◆ Study text
Approximately $19 billion here, another $25 billion there…. The state visit of Chinese President Hu Jintao to the U.S. last month ended with the type of shopping spree that his country has become known for recently. And Motorola, Boeing and dozens of other U.S. multinationals on hand at the Chicago ceremony to sign the pile of export agreements surely were not complaining. Nor are the 12 U.S. states and an estimated 235,000 workers said to be benefitting from the pronouncements and pacts made during the four-day visit.

But summit-weary observers are not celebrating just yet. They note that thorny issues like China’s currency policy were stubbornly sidestepped, and wonder whether the summit achieved what business leaders in both countries now need — a mutual trust and assurance that their companies will be allowed to prosper.

Against that backdrop, “one of the things the meeting accomplished was that President Obama treated President Hu — and by extension the People’s Republic of China — with respect,” says Philip M. Nichols, a Wharton professor of legal studies and business ethics, comparing the 21-gun-salute and five-star welcome Hu received during this year’s event to his last state visit a few years ago with then-president George W. Bush, which consisted of just a lunchtime gathering. “It gives President Hu a solid footing to negotiate with the U.S. back in China,” he says, calling the summit “symbolically successful, [but] without significant substance change.”

◆ Data section
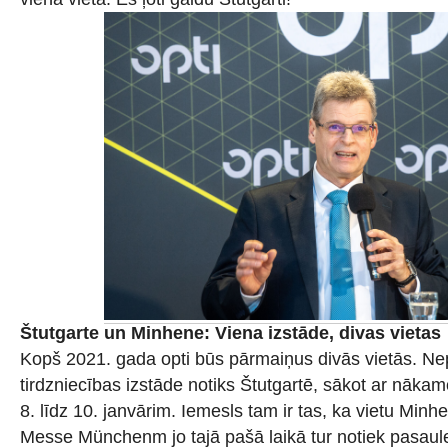
Štutgarte un Minhene: Viena izstāde, divas vietas
Kopš 2021. gada opti būs pārmaiņus divās vietās. N
tirdzniecības izstāde notiks Štutgartē, sākot ar nāk
8. līdz 10. janvārim. Iemesls tam ir tas, ka vietu Min
Messe Münchenm jo tajā pašā laikā tur notiek pasau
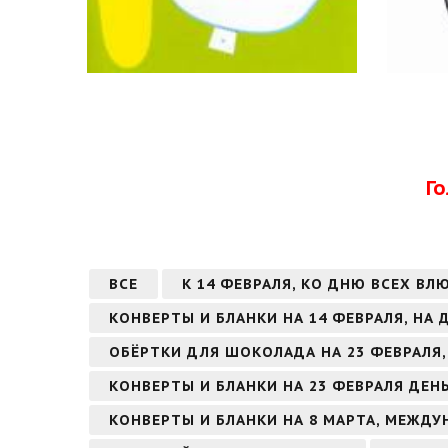
Г
ВСЕ
К 14 ФЕВРАЛЯ, КО ДНЮ ВСЕХ ВЛ
КОНВЕРТЫ И БЛАНКИ НА 14 ФЕВРАЛЯ, НА
ОБЁРТКИ ДЛЯ ШОКОЛАДА НА 23 ФЕВРАЛЯ,
КОНВЕРТЫ И БЛАНКИ НА 23 ФЕВРАЛЯ ДЕН
КОНВЕРТЫ И БЛАНКИ НА 8 МАРТА, МЕЖД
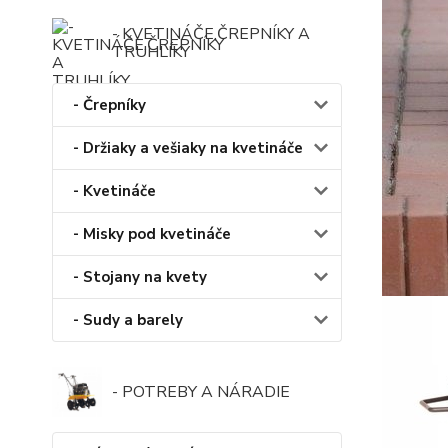
- KVETINÁČE,ČREPNÍKY A
TRUHLÍKY
- Črepníky
- Držiaky a vešiaky na kvetináče
- Kvetináče
- Misky pod kvetináče
- Stojany na kvety
- Sudy a barely
- POTREBY A NÁRADIE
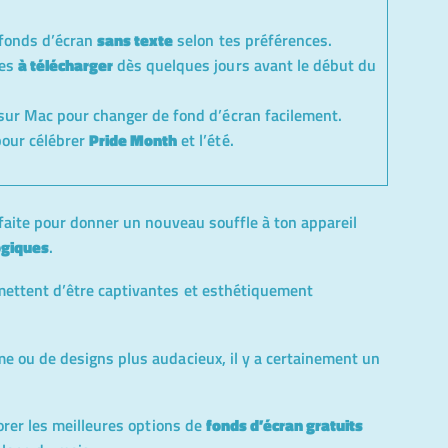
 fonds d’écran
sans texte
selon tes préférences.
les
à télécharger
dès quelques jours avant le début du
r sur Mac pour changer de fond d’écran facilement.
pour célébrer
Pride Month
et l’été.
rfaite pour donner un nouveau souffle à ton appareil
ogiques
.
mettent d’être captivantes et esthétiquement
e ou de designs plus audacieux, il y a certainement un
lorer les meilleures options de
fonds d’écran gratuits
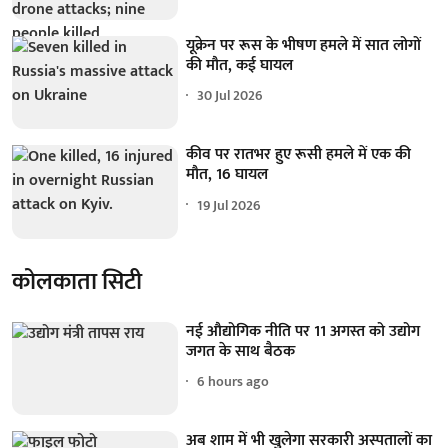
यूक्रेन पर रूस के भीषण हमले में सात लोगों
की मौत, कई घायल
30 Jul 2026
कीव पर रातभर हुए रूसी हमले में एक की
मौत, 16 घायल
19 Jul 2026
कोलकाता सिटी
नई औद्योगिक नीति पर 11 अगस्त को उद्योग
जगत के साथ बैठक
6 hours ago
अब शाम में भी खुलेगा सरकारी अस्पतालों का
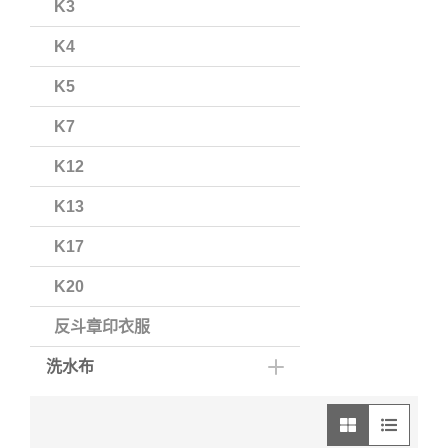
K3
K4
K5
K7
K12
K13
K17
K20
反斗章印衣服
洗水布
圖像模式
列表模式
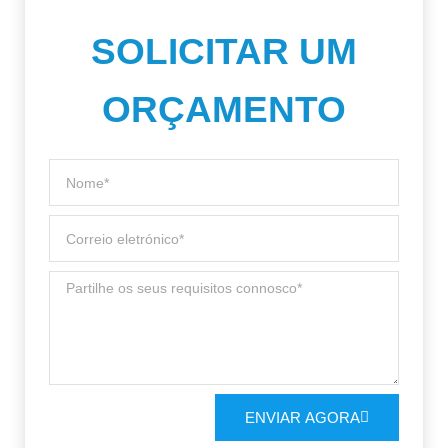
SOLICITAR UM
ORÇAMENTO
ENVIAR AGORA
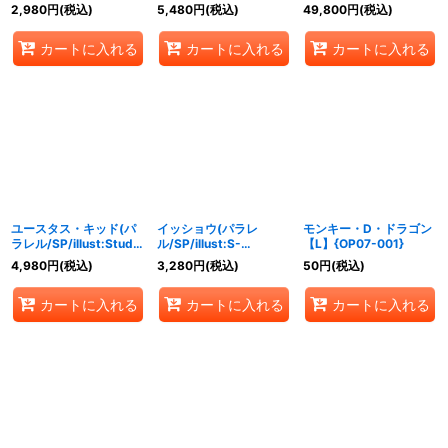
【SP】{OP01-
ル/SP/illust:tatsuya)
【SP】{OP06-
2,980
円
(税込)
5,480
円
(税込)
49,800
円
(税込)
035[OP07]}
【SP】{OP01-
101[OP07]}
073[OP07]}
カートに入れる
カートに入れる
カートに入れる
ユースタス・キッド(パ
イッショウ(パラレ
モンキー・D・ドラゴン
ラレル/SP/illust:Studio
ル/SP/illust:S-
【L】{OP07-001}
Vigor Co.Ltd)【SP】
KINOKO)【SP】
4,980
円
(税込)
3,280
円
(税込)
50
円
(税込)
{OP05-074[OP07]}
{OP03-078[OP07]}
カートに入れる
カートに入れる
カートに入れる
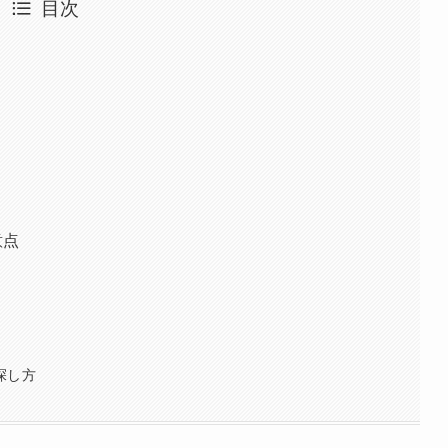
目次
？
意点
探し方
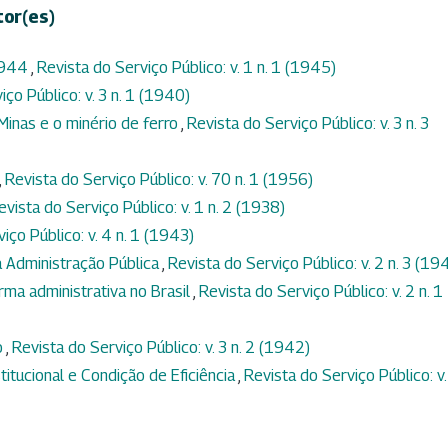
tor(es)
1944
,
Revista do Serviço Público: v. 1 n. 1 (1945)
iço Público: v. 3 n. 1 (1940)
 Minas e o minério de ferro
,
Revista do Serviço Público: v. 3 n. 3
,
Revista do Serviço Público: v. 70 n. 1 (1956)
evista do Serviço Público: v. 1 n. 2 (1938)
iço Público: v. 4 n. 1 (1943)
 Administração Pública
,
Revista do Serviço Público: v. 2 n. 3 (19
orma administrativa no Brasil
,
Revista do Serviço Público: v. 2 n. 1
o
,
Revista do Serviço Público: v. 3 n. 2 (1942)
itucional e Condição de Eficiência
,
Revista do Serviço Público: v.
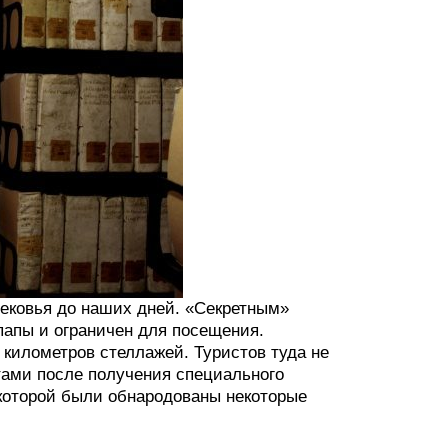
вековья до наших дней. «Секретным»
папы и ограничен для посещения.
километров стеллажей. Туристов туда не
тами после получения специального
 которой были обнародованы некоторые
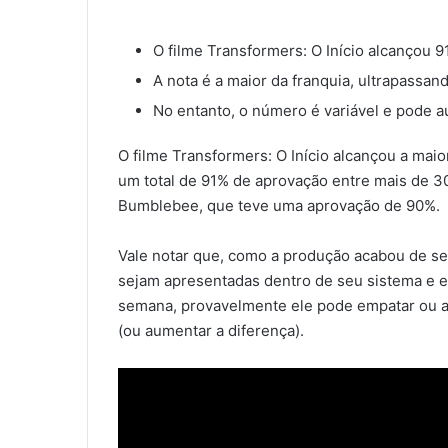
O filme Transformers: O Início alcançou 
A nota é a maior da franquia, ultrapass
No entanto, o número é variável e pode 
O filme Transformers: O Início alcançou a maio
um total de 91% de aprovação entre mais de 
Bumblebee, que teve uma aprovação de 90%.
Vale notar que, como a produção acabou de ser 
sejam apresentadas dentro de seu sistema e e
semana, provavelmente ele pode empatar ou 
(ou aumentar a diferença).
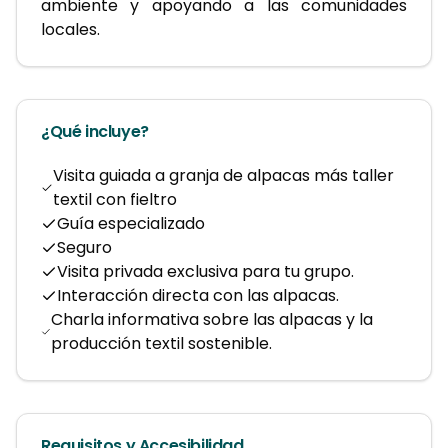
ambiente y apoyando a las comunidades 
locales.
¿Qué incluye?
Visita guiada a granja de alpacas más taller
textil con fieltro
Guía especializado
Seguro
Visita privada exclusiva para tu grupo.
Interacción directa con las alpacas.
Charla informativa sobre las alpacas y la
producción textil sostenible.
Requisitos y Accesibilidad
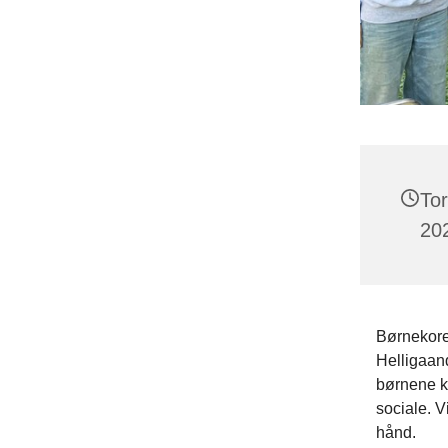
To
202
Børnekoret
Helligaand
børnene ko
sociale. V
hånd.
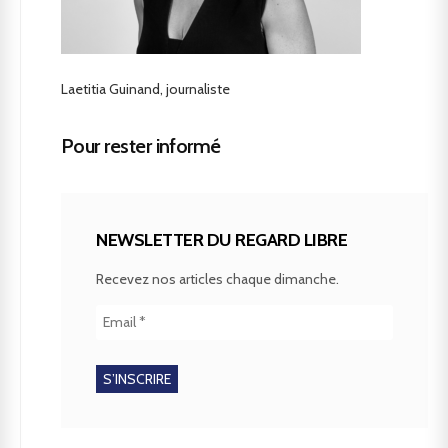
Laetitia Guinand, journaliste
Pour rester informé
NEWSLETTER DU REGARD LIBRE
Recevez nos articles chaque dimanche.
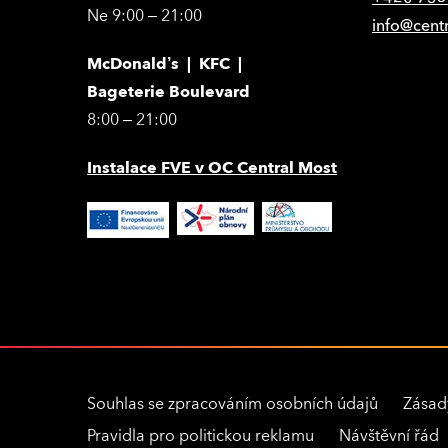
Ne 9:00 – 21:00
info@cent
McDonald’s | KFC |
Bageterie Boulevard
8:00 – 21:00
Instalace FVE v OC Central Most
Souhlas se zpracováním osobních údajů
Zásad
Pravidla pro politickou reklamu
Návštěvní řád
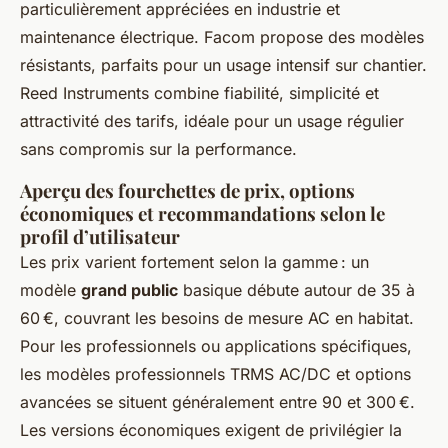
particulièrement appréciées en industrie et
maintenance électrique. Facom propose des modèles
résistants, parfaits pour un usage intensif sur chantier.
Reed Instruments combine fiabilité, simplicité et
attractivité des tarifs, idéale pour un usage régulier
sans compromis sur la performance.
Aperçu des fourchettes de prix, options
économiques et recommandations selon le
profil d’utilisateur
Les prix varient fortement selon la gamme : un
modèle
grand public
basique débute autour de 35 à
60 €, couvrant les besoins de mesure AC en habitat.
Pour les professionnels ou applications spécifiques,
les modèles professionnels TRMS AC/DC et options
avancées se situent généralement entre 90 et 300 €.
Les versions économiques exigent de privilégier la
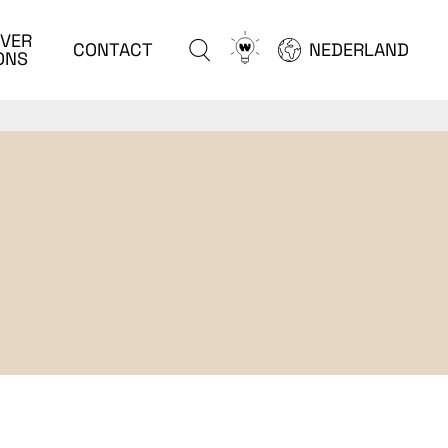
VER
Go
CONTACT
NEDERLAND
ONS
to
configurator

◆ Problems and tasks
1/ In the article on Hu Jintao's state visit, condense the paragraph that begins "But summit-weary observers" into a shorter version that keeps its main facts.
2/ Reproduce the passage of the article on Hu Jintao's state visit starting at "Approximately $19 billion" and ending at "allowed to prosper.".

◆ Outputs in order
1/ Observers remain skeptical. They point out that contentious issues such as China's currency policy were avoided, and they question whether the summit built the mutual trust and assurance that business leaders in both countries need for their companies to prosper.

2/
Approximately $19 billion here, another $25 billion there…. The state visit of Chinese President Hu Jintao to the U.S. last month ended with the type of shopping spree that his country has become known for recently. And Motorola, Boeing and dozens of other U.S. multinationals on hand at the Chicago ceremony to sign the pile of export agreements surely were not complaining. Nor are the 12 U.S. states and an estimated 235,000 workers said to be benefitting from the pronouncements and pacts made during the four-day visit.

But summit-weary observers are not celebrating just yet. They note that thorny issues like China’s currency policy were stubbornly sidestepped, and wonder whether the summit achieved what business leaders in both countries now need — a mutual trust and assurance that their companies will be allowed to prosper.